A few people are weirded out by the fixation on high school kids, but hockey in Minnesota is cross-generational, something that ropes in parents and grandparents as much as the kids. I also think it’s a healthy thing to take an interest in people outside of one’s often myopic age group, and high school is a particularly formative time. The experiences many of these kids have here are some of the most important forces in shaping a life, and hockey can push them to achieve things they never could have before. Readers of my Tournament reflections will know that some of the most crystallizing moments for me have been those press conferences after losses where I see kids contemplate life beyond high school for the first time, now that a run for one of their greatest passions has come to an end. It’s an essential part of a coming-of-age story, and the commitment and work ethic and sense of camaraderie many of these boys build do indeed serve them well in whatever comes next. The attention we heap on high school students can go far; I’ll admit to some squeamishness about media outlets that fixate pre-high school hockey (especially if they try to rate or hype up individuals), and take my role on the Forum as a defender of high schoolers from slander or libel more seriously than anything else I do in the hockey world. But this is also a time to begin that transition into life in the public eye, and once again, I’m skeptical of anything that shelters anyone for too long.

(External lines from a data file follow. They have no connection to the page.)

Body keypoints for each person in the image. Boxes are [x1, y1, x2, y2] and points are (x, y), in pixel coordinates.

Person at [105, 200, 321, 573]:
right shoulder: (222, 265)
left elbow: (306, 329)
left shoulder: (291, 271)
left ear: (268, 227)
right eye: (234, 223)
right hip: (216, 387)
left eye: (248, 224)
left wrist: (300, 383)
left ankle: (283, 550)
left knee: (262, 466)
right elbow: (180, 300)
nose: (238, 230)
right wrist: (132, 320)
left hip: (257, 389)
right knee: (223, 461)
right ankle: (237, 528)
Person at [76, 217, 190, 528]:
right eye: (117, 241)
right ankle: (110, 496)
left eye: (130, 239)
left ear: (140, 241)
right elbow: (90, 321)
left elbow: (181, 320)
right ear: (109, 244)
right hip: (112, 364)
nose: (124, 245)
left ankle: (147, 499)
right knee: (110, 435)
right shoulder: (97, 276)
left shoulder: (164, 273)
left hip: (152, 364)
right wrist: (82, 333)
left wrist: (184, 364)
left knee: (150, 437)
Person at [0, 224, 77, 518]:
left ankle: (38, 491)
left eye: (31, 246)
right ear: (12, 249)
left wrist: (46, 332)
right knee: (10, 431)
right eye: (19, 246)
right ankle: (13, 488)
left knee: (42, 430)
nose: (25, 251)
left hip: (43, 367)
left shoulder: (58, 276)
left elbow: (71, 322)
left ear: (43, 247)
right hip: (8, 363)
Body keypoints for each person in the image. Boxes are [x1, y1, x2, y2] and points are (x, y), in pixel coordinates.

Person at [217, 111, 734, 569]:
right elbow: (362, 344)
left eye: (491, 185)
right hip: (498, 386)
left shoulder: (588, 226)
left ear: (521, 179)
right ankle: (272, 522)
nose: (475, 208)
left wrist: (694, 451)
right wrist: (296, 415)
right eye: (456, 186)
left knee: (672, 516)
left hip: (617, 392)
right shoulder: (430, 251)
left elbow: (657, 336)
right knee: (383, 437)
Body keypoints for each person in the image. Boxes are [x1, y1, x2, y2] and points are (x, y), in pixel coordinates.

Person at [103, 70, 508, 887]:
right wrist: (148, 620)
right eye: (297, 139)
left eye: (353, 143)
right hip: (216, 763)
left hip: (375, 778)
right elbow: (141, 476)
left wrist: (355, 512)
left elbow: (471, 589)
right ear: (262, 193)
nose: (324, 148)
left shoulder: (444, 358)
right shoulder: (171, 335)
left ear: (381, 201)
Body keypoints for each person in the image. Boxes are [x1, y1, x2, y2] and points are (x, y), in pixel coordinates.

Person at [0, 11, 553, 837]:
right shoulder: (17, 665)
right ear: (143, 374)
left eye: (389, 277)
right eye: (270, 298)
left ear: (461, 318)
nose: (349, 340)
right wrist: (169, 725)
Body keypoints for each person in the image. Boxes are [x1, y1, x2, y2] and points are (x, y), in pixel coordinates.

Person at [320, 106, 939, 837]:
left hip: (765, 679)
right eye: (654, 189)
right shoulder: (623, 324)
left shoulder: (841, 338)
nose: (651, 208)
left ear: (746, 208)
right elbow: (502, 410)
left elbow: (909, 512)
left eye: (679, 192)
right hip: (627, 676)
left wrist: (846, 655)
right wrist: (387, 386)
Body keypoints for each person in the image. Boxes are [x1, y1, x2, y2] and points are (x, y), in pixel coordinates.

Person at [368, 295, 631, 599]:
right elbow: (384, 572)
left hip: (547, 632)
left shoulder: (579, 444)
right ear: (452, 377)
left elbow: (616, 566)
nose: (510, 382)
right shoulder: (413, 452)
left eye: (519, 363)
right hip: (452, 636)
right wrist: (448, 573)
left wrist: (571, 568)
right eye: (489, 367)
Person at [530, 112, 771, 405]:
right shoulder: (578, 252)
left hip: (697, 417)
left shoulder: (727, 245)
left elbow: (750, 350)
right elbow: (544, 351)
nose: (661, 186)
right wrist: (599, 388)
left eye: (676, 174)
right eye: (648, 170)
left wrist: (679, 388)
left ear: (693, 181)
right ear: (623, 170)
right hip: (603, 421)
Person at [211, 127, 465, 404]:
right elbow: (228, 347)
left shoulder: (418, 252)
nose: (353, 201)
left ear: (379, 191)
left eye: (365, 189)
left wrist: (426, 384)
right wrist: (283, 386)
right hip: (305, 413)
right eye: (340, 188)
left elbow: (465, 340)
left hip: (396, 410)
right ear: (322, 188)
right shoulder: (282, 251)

Hockey intertwines with my own story, too: it can’t be a coincidence that my two greatest sports loyalties crystallized immediately after the two most disruptive incidents in my personal life. For a little while, it was both a release and a distraction, and those bright spots endure. No doubt sports obsessions can grow unhealthy; people make dumb decisions that prioritize sports over life, or fall victim to a broader athletic culture that doesn’t always have its priorities right. But for every skipped test or Twitter dust-up, my hockey work has become one of the healthiest things I do: it puts it all into perspective. Just as it pushes us out into the world, it also lets us retreat from it, if only for a few moments. It’s an entirely different realm from school and work life, and it’s a blessed relief to come down from weighty real world affairs and watch a bunch of kids scoot around in pursuit of a piece of rubber. Anyone wanna join me at a rink this winter?